Very soon after my return to Washington, I became personally acquainted with Judge Upshur, Secretary of State. From the first day I saw and conversed with him in his office, until the day of his death, I saw him at least once, often twice a day, and wrote down at night what had been the subjects of our conversation in our interview. I did this at his suggestion, so that he could duly consider the subject matter of our discourse in the day time. He was one of the most agreeable, sensible and truly good men, whom I ever became personally acquainted with. Sometimes he has been called a nullifier, perhaps, but no man in the nation was ever more attached to the Union than he was. We thought precisely alike on that subject—that it is the highest duty of all our citizens to use all the means in our power to promote the interests of all sections of the Union, and of all classes of its people.
The natural cements of our confederacy, consisting of mutual interests promoted by mutual acts of kindness and affection for each other, Judge Upshur preferred, as he often told me, to all or even any resorts to the violent restraints of physical force, such as the despot and the tyrant employ.
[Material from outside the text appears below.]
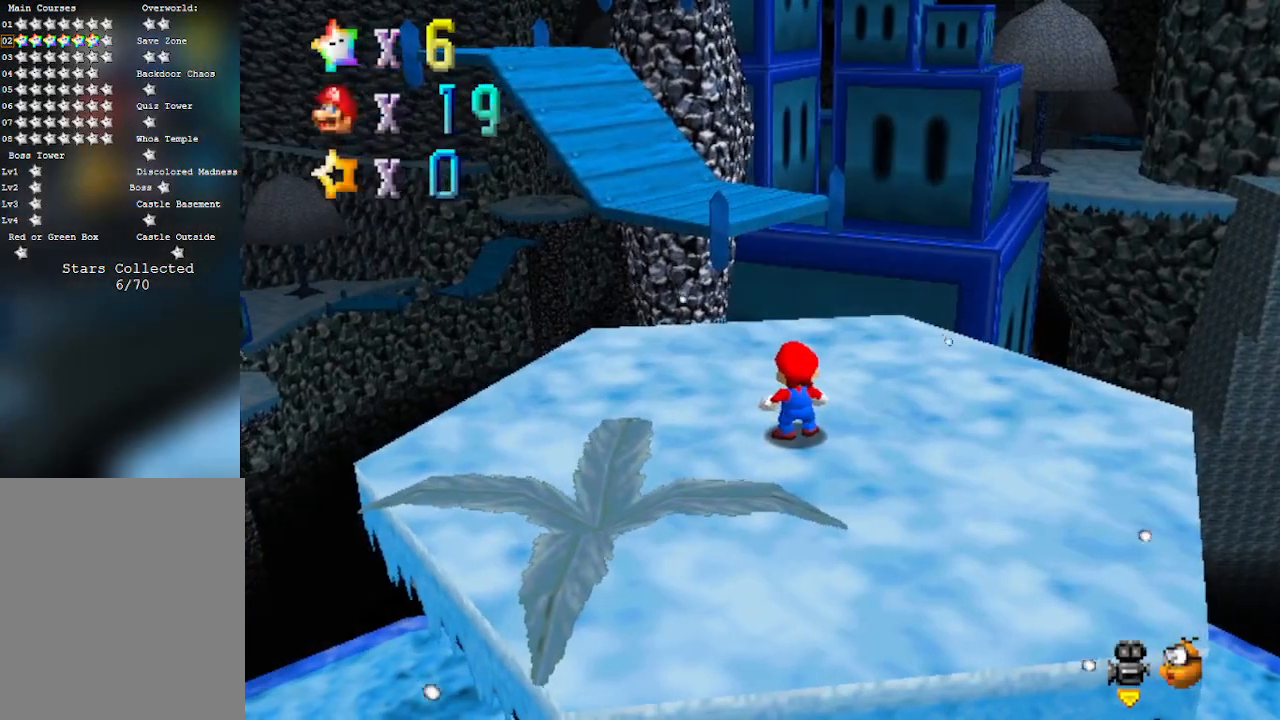
{"buttons": ["A"], "left_stick": "down", "events": [[83, "A", "down"], [83, "left_stick", "down"]]}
He dwelt with rapture on the future prospects of this nation, when its citizens and its institutions, would cover the whole of North America, like a mantle, and when our ships would float on every sea and visit every island and country in the world. When our steamers would ascend and descend every river of any size that irrigates the countries of both continents. By such means, he thought, christianity would be spread from pole to pole, and all the world become united in the bonds of peace, harmony and brotherly affection. In this way, wars would cease and the despot and the warrior be laid aside as useless. “The nodding plume, he said, dyed in blood, would no more be seen.” Knowing as I did, all his views and all his plans, and the means which he would have used to carry them into execution, I felt the overwhelming calamity of his death the more on these accounts. His plans were all formed, and they were just about to be carried into effect, otherwise he would have instantly gone into private life. Laying my own feelings, as to myself, out of the question, and looking only to the public interest, I felt myself and the country overwhelmed by an awful calamity. Any successor of Judge Upshur would not have the time, such as he had devoted to that object, to form and mature plans of operation. And if he had such plans laid as Upshur had, his successor might not have the necessary means of effecting his object. As a nation, we deserved to suffer, but still we may mourn for our dreadful loss, sustained by his untimely death.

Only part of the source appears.